Утром, в понедельник, из дома вышли вместе. Он – в военкомат, она – на работу.
На пороге конторы землеустроителей встречал начальник Ковалёв, посмурневший, осунувшийся, казалось, даже ростом стал меньше:
– Товарищи, беда пришла на нашу землю! Но сейчас важно сохранять спокойствие, не паниковать. Мужчины обязаны явиться в военкомат. Женщины остаются на местах. Продолжаем работать.
Где-то далеко громыхнуло. Непроизвольно все повернулись в сторону звука, вглядываясь в небо: «Гроза?». Но ни лёгкого облачка, ни захудалой тучки. Ясное утро обещало погожий день. Наталья напряглась, тревога не отступала, казалось, жгла сердце, становилась невыносимей с каждым новым раскатом, доносившимся с запада: немецкие самолёты прорывались вглубь советской территории.
Мобилизация на фронт завершилась в сельсовете за три дня. Слёзы прощаний, крики отчаяния заглушали гудки паровозов. По дорогам в сторону Невеля длинными вереницами двигались телеги, шли беженцы, навстречу – военные машины. Движение не прекращалось ни днём, ни ночью.

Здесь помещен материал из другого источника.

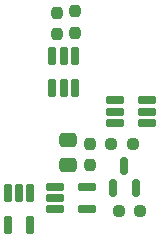
<source format=gbr>
%TF.GenerationSoftware,KiCad,Pcbnew,8.0.1*%
%TF.CreationDate,2024-06-10T18:05:53-07:00*%
%TF.ProjectId,knockControlBoard,6b6e6f63-6b43-46f6-9e74-726f6c426f61,rev?*%
%TF.SameCoordinates,Original*%
%TF.FileFunction,Paste,Top*%
%TF.FilePolarity,Positive*%
%FSLAX46Y46*%
G04 Gerber Fmt 4.6, Leading zero omitted, Abs format (unit mm)*
G04 Created by KiCad (PCBNEW 8.0.1) date 2024-06-10 18:05:53*
%MOMM*%
%LPD*%
G01*
G04 APERTURE LIST*
G04 Aperture macros list*
%AMRoundRect*
0 Rectangle with rounded corners*
0 $1 Rounding radius*
0 $2 $3 $4 $5 $6 $7 $8 $9 X,Y pos of 4 corners*
0 Add a 4 corners polygon primitive as box body*
4,1,4,$2,$3,$4,$5,$6,$7,$8,$9,$2,$3,0*
0 Add four circle primitives for the rounded corners*
1,1,$1+$1,$2,$3*
1,1,$1+$1,$4,$5*
1,1,$1+$1,$6,$7*
1,1,$1+$1,$8,$9*
0 Add four rect primitives between the rounded corners*
20,1,$1+$1,$2,$3,$4,$5,0*
20,1,$1+$1,$4,$5,$6,$7,0*
20,1,$1+$1,$6,$7,$8,$9,0*
20,1,$1+$1,$8,$9,$2,$3,0*%
G04 Aperture macros list end*
%ADD10RoundRect,0.237500X0.250000X0.237500X-0.250000X0.237500X-0.250000X-0.237500X0.250000X-0.237500X0*%
%ADD11RoundRect,0.150000X0.150000X-0.587500X0.150000X0.587500X-0.150000X0.587500X-0.150000X-0.587500X0*%
%ADD12RoundRect,0.162500X-0.162500X0.617500X-0.162500X-0.617500X0.162500X-0.617500X0.162500X0.617500X0*%
%ADD13RoundRect,0.162500X-0.617500X-0.162500X0.617500X-0.162500X0.617500X0.162500X-0.617500X0.162500X0*%
%ADD14RoundRect,0.237500X-0.250000X-0.237500X0.250000X-0.237500X0.250000X0.237500X-0.250000X0.237500X0*%
%ADD15RoundRect,0.237500X-0.237500X0.250000X-0.237500X-0.250000X0.237500X-0.250000X0.237500X0.250000X0*%
%ADD16RoundRect,0.162500X0.162500X-0.617500X0.162500X0.617500X-0.162500X0.617500X-0.162500X-0.617500X0*%
%ADD17RoundRect,0.237500X0.237500X-0.250000X0.237500X0.250000X-0.237500X0.250000X-0.237500X-0.250000X0*%
%ADD18RoundRect,0.162500X0.617500X0.162500X-0.617500X0.162500X-0.617500X-0.162500X0.617500X-0.162500X0*%
%ADD19RoundRect,0.250000X0.475000X-0.337500X0.475000X0.337500X-0.475000X0.337500X-0.475000X-0.337500X0*%
G04 APERTURE END LIST*
D10*
%TO.C,R8*%
X10667500Y-19780000D03*
X12492500Y-19780000D03*
%TD*%
D11*
%TO.C,Q2*%
X11157500Y-15970000D03*
X12107500Y-17845000D03*
X10207500Y-17845000D03*
%TD*%
D12*
%TO.C,U5*%
X3180000Y-20950000D03*
X1280000Y-20950000D03*
X1280000Y-18250000D03*
X2230000Y-18250000D03*
X3180000Y-18250000D03*
%TD*%
D13*
%TO.C,U3*%
X8020000Y-17690000D03*
X8020000Y-19590000D03*
X5320000Y-19590000D03*
X5320000Y-18640000D03*
X5320000Y-17690000D03*
%TD*%
D14*
%TO.C,R6*%
X11870000Y-14100000D03*
X10045000Y-14100000D03*
%TD*%
D15*
%TO.C,R4*%
X7010000Y-4680000D03*
X7010000Y-2855000D03*
%TD*%
%TO.C,R15*%
X5420000Y-4800000D03*
X5420000Y-2975000D03*
%TD*%
D16*
%TO.C,U2*%
X5070000Y-6620000D03*
X6020000Y-6620000D03*
X6970000Y-6620000D03*
X6970000Y-9320000D03*
X6020000Y-9320000D03*
X5070000Y-9320000D03*
%TD*%
D17*
%TO.C,R3*%
X8220000Y-14047500D03*
X8220000Y-15872500D03*
%TD*%
D18*
%TO.C,U4*%
X10340000Y-12300000D03*
X10340000Y-11350000D03*
X10340000Y-10400000D03*
X13040000Y-10400000D03*
X13040000Y-11350000D03*
X13040000Y-12300000D03*
%TD*%
D19*
%TO.C,C8*%
X6380000Y-13762500D03*
X6380000Y-15837500D03*
%TD*%
M02*

</source>
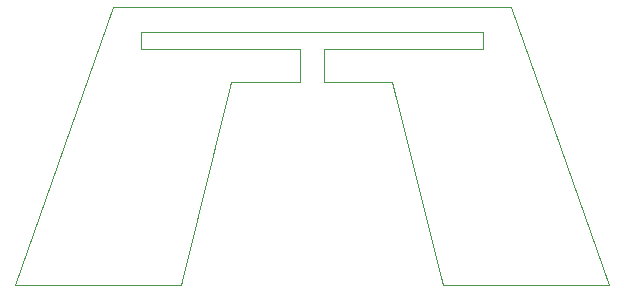
<source format=gbr>
%TF.GenerationSoftware,KiCad,Pcbnew,8.0.5*%
%TF.CreationDate,2024-09-09T18:51:06+02:00*%
%TF.ProjectId,StandOrbs,5374616e-644f-4726-9273-2e6b69636164,rev?*%
%TF.SameCoordinates,Original*%
%TF.FileFunction,Profile,NP*%
%FSLAX46Y46*%
G04 Gerber Fmt 4.6, Leading zero omitted, Abs format (unit mm)*
G04 Created by KiCad (PCBNEW 8.0.5) date 2024-09-09 18:51:06*
%MOMM*%
%LPD*%
G01*
G04 APERTURE LIST*
%TA.AperFunction,Profile*%
%ADD10C,0.050000*%
%TD*%
G04 APERTURE END LIST*
D10*
X93175000Y-83280000D02*
X88875000Y-100440000D01*
X101030000Y-83270000D02*
X106805000Y-83280000D01*
X83120000Y-76895000D02*
X74875000Y-100440000D01*
X98970000Y-80440000D02*
X98970000Y-83270000D01*
X101030000Y-80440000D02*
X101030000Y-83270000D01*
X85490000Y-79040000D02*
X114490000Y-79040000D01*
X98970000Y-83270000D02*
X93175000Y-83280000D01*
X116860000Y-76895000D02*
X83120000Y-76895000D01*
X101030000Y-83270000D02*
X101030000Y-80440000D01*
X116860000Y-76895000D02*
X125125000Y-100440000D01*
X125125000Y-100440000D02*
X111125000Y-100440000D01*
X111125000Y-100440000D02*
X125125000Y-100440000D01*
X114490000Y-79040000D02*
X114490000Y-80440000D01*
X83120000Y-76895000D02*
X116860000Y-76895000D01*
X74875000Y-100440000D02*
X83120000Y-76895000D01*
X88875000Y-100440000D02*
X93175000Y-83280000D01*
X85490000Y-79040000D02*
X85490000Y-80440000D01*
X98970000Y-80440000D02*
X98970000Y-83270000D01*
X74875000Y-100440000D02*
X83120000Y-76895000D01*
X93175000Y-83280000D02*
X98970000Y-83270000D01*
X85490000Y-80440000D02*
X98970000Y-80440000D01*
X106805000Y-83280000D02*
X101030000Y-83270000D01*
X116860000Y-76895000D02*
X125125000Y-100440000D01*
X111125000Y-100440000D02*
X106805000Y-83280000D01*
X106805000Y-83280000D02*
X111125000Y-100440000D01*
X101030000Y-80440000D02*
X114490000Y-80440000D01*
X74875000Y-100440000D02*
X88875000Y-100440000D01*
X88875000Y-100440000D02*
X74875000Y-100440000D01*
M02*

</source>
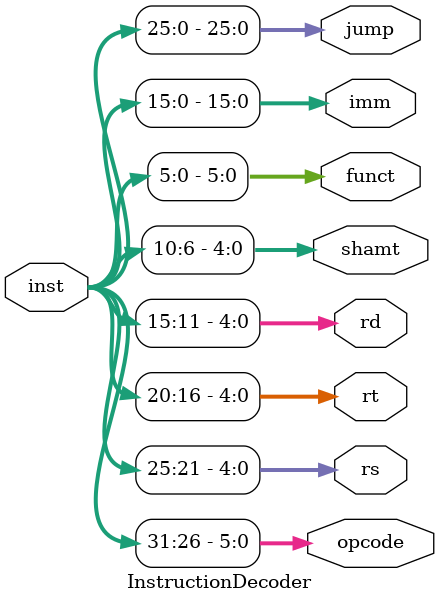
<source format=v>
`timescale 1ns / 1ps

module InstructionDecoder(
input [31:0]inst,
output [5:0] opcode,
output [4:0] rs,
output [4:0] rt,
output [4:0] rd,
output [4:0] shamt,
output [5:0] funct,
output [15:0] imm,
output [25:0] jump
    );
    
    assign opcode = inst[31:26];
    assign rs = inst[25:21];
    assign rt = inst[20:16];
    assign rd = inst[15:11];
    assign shamt = inst[10:6];
    assign funct = inst[5:0];
    assign imm = inst[15:0];
    assign jump = inst[25:0];
    
endmodule
</source>
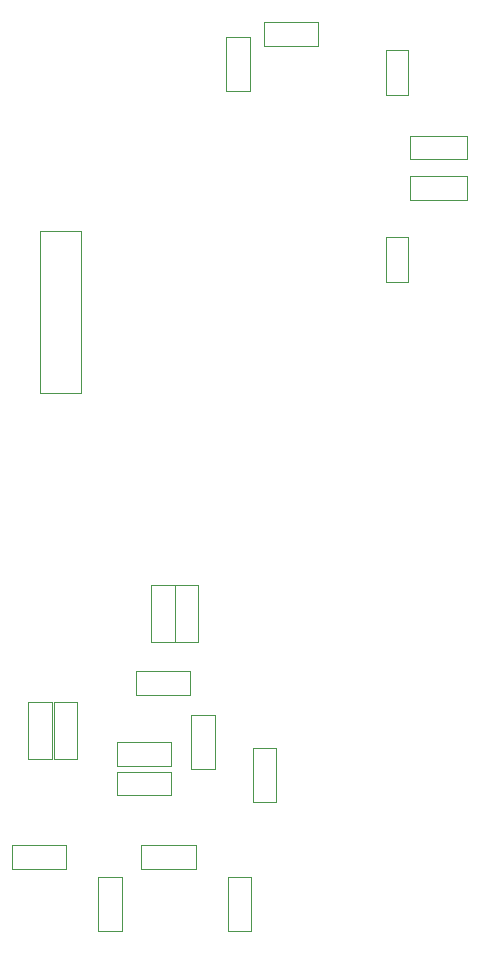
<source format=gbr>
G04 #@! TF.FileFunction,Other,User*
%FSLAX46Y46*%
G04 Gerber Fmt 4.6, Leading zero omitted, Abs format (unit mm)*
G04 Created by KiCad (PCBNEW 4.0.5) date Thu Feb 16 16:16:10 2017*
%MOMM*%
%LPD*%
G01*
G04 APERTURE LIST*
%ADD10C,0.100000*%
%ADD11C,0.050000*%
G04 APERTURE END LIST*
D10*
D11*
X146400000Y-74600000D02*
X141600000Y-74600000D01*
X146400000Y-76600000D02*
X141600000Y-76600000D01*
X146400000Y-74600000D02*
X146400000Y-76600000D01*
X141600000Y-74600000D02*
X141600000Y-76600000D01*
X139550000Y-71150000D02*
X141450000Y-71150000D01*
X141450000Y-71150000D02*
X141450000Y-67350000D01*
X141450000Y-67350000D02*
X139550000Y-67350000D01*
X139550000Y-67350000D02*
X139550000Y-71150000D01*
X141450000Y-83200000D02*
X139550000Y-83200000D01*
X139550000Y-83200000D02*
X139550000Y-87000000D01*
X139550000Y-87000000D02*
X141450000Y-87000000D01*
X141450000Y-87000000D02*
X141450000Y-83200000D01*
X146400000Y-78000000D02*
X141600000Y-78000000D01*
X146400000Y-80000000D02*
X141600000Y-80000000D01*
X146400000Y-78000000D02*
X146400000Y-80000000D01*
X141600000Y-78000000D02*
X141600000Y-80000000D01*
X128000000Y-70800000D02*
X128000000Y-66200000D01*
X126000000Y-70800000D02*
X126000000Y-66200000D01*
X128000000Y-70800000D02*
X126000000Y-70800000D01*
X128000000Y-66200000D02*
X126000000Y-66200000D01*
X133800000Y-65000000D02*
X129200000Y-65000000D01*
X133800000Y-67000000D02*
X129200000Y-67000000D01*
X133800000Y-65000000D02*
X133800000Y-67000000D01*
X129200000Y-65000000D02*
X129200000Y-67000000D01*
X110250000Y-96370000D02*
X110250000Y-82670000D01*
X113750000Y-96370000D02*
X113750000Y-82670000D01*
X110250000Y-96370000D02*
X113750000Y-96370000D01*
X110250000Y-82670000D02*
X113750000Y-82670000D01*
X126164000Y-137320000D02*
X126164000Y-141920000D01*
X128164000Y-137320000D02*
X128164000Y-141920000D01*
X126164000Y-137320000D02*
X128164000Y-137320000D01*
X126164000Y-141920000D02*
X128164000Y-141920000D01*
X123434000Y-134650000D02*
X118834000Y-134650000D01*
X123434000Y-136650000D02*
X118834000Y-136650000D01*
X123434000Y-134650000D02*
X123434000Y-136650000D01*
X118834000Y-134650000D02*
X118834000Y-136650000D01*
X115164000Y-137320000D02*
X115164000Y-141920000D01*
X117164000Y-137320000D02*
X117164000Y-141920000D01*
X115164000Y-137320000D02*
X117164000Y-137320000D01*
X115164000Y-141920000D02*
X117164000Y-141920000D01*
X112464000Y-134670000D02*
X107864000Y-134670000D01*
X112464000Y-136670000D02*
X107864000Y-136670000D01*
X112464000Y-134670000D02*
X112464000Y-136670000D01*
X107864000Y-134670000D02*
X107864000Y-136670000D01*
X111260106Y-127327512D02*
X111260106Y-122527512D01*
X109260106Y-127327512D02*
X109260106Y-122527512D01*
X111260106Y-127327512D02*
X109260106Y-127327512D01*
X111260106Y-122527512D02*
X109260106Y-122527512D01*
X113417572Y-127327512D02*
X113417572Y-122527512D01*
X111417572Y-127327512D02*
X111417572Y-122527512D01*
X113417572Y-127327512D02*
X111417572Y-127327512D01*
X113417572Y-122527512D02*
X111417572Y-122527512D01*
X121664000Y-112620000D02*
X121664000Y-117420000D01*
X123664000Y-112620000D02*
X123664000Y-117420000D01*
X121664000Y-112620000D02*
X123664000Y-112620000D01*
X121664000Y-117420000D02*
X123664000Y-117420000D01*
X121664000Y-117420000D02*
X121664000Y-112620000D01*
X119664000Y-117420000D02*
X119664000Y-112620000D01*
X121664000Y-117420000D02*
X119664000Y-117420000D01*
X121664000Y-112620000D02*
X119664000Y-112620000D01*
X121364000Y-125920000D02*
X116764000Y-125920000D01*
X121364000Y-127920000D02*
X116764000Y-127920000D01*
X121364000Y-125920000D02*
X121364000Y-127920000D01*
X116764000Y-125920000D02*
X116764000Y-127920000D01*
X121364000Y-128420000D02*
X116764000Y-128420000D01*
X121364000Y-130420000D02*
X116764000Y-130420000D01*
X121364000Y-128420000D02*
X121364000Y-130420000D01*
X116764000Y-128420000D02*
X116764000Y-130420000D01*
X123064000Y-123620000D02*
X123064000Y-128220000D01*
X125064000Y-123620000D02*
X125064000Y-128220000D01*
X123064000Y-123620000D02*
X125064000Y-123620000D01*
X123064000Y-128220000D02*
X125064000Y-128220000D01*
X118364000Y-121920000D02*
X122964000Y-121920000D01*
X118364000Y-119920000D02*
X122964000Y-119920000D01*
X118364000Y-121920000D02*
X118364000Y-119920000D01*
X122964000Y-121920000D02*
X122964000Y-119920000D01*
X128264000Y-126420000D02*
X128264000Y-131020000D01*
X130264000Y-126420000D02*
X130264000Y-131020000D01*
X128264000Y-126420000D02*
X130264000Y-126420000D01*
X128264000Y-131020000D02*
X130264000Y-131020000D01*
M02*

</source>
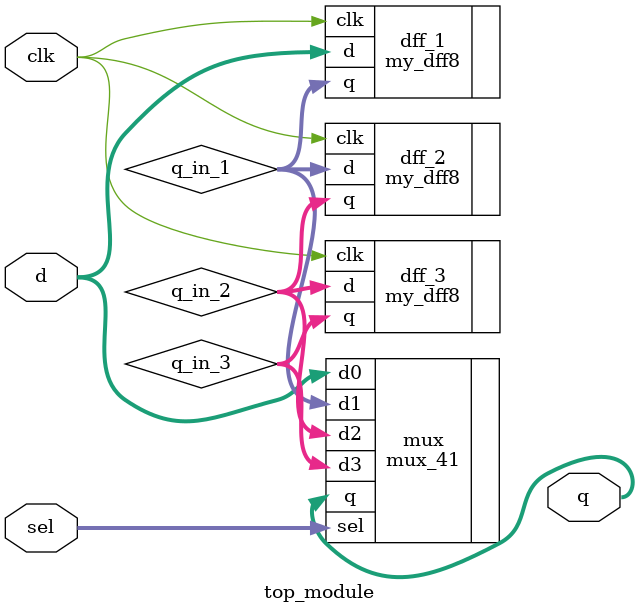
<source format=v>
module top_module (
    input clk, 
    input [7:0] d,
    input [1:0] sel,
    output [7:0] q
);
    wire [7:0] q_in_1;
    wire [7:0] q_in_2;
    wire [7:0] q_in_3;

    my_dff8 dff_1 (
        .clk(clk),
        .d(d),
        .q(q_in_1)
    );

    my_dff8 dff_2 (
        .clk(clk),
        .d(q_in_1),
        .q(q_in_2)
    );

    my_dff8 dff_3 (
        .clk(clk),
        .d(q_in_2),
        .q(q_in_3)
    );

    mux_41 mux (
        .sel(sel),
        .d0(d),
        .d1(q_in_1),
        .d2(q_in_2),
        .d3(q_in_3),
        .q(q)
    );
endmodule
</source>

Наталье уже мерещилось, что это земля сорвалась с оси и падает, падает в страшную бездну. Мир перевернулся! Он раскололся на вчера и сегодня. А завтра? Будет ли оно? Наступит ли будущее, если погас свет, если рушится жизнь? Или так кружится голова? Ничего не разобрать… Кто? Где? Что? Все смешалось, перепуталось, потерялось! Одна радость, что Севостьянова пока не призвали. Направили на срочные работы по эвакуации, которая началась с двадцать пятого июня.
Около одиннадцати в конторе появился Ковалёв. В красноармейской форме, подтянутый, с горящими глазами, он сразу энергично скомандовал:
– Срочно собираем текущую документацию и архив!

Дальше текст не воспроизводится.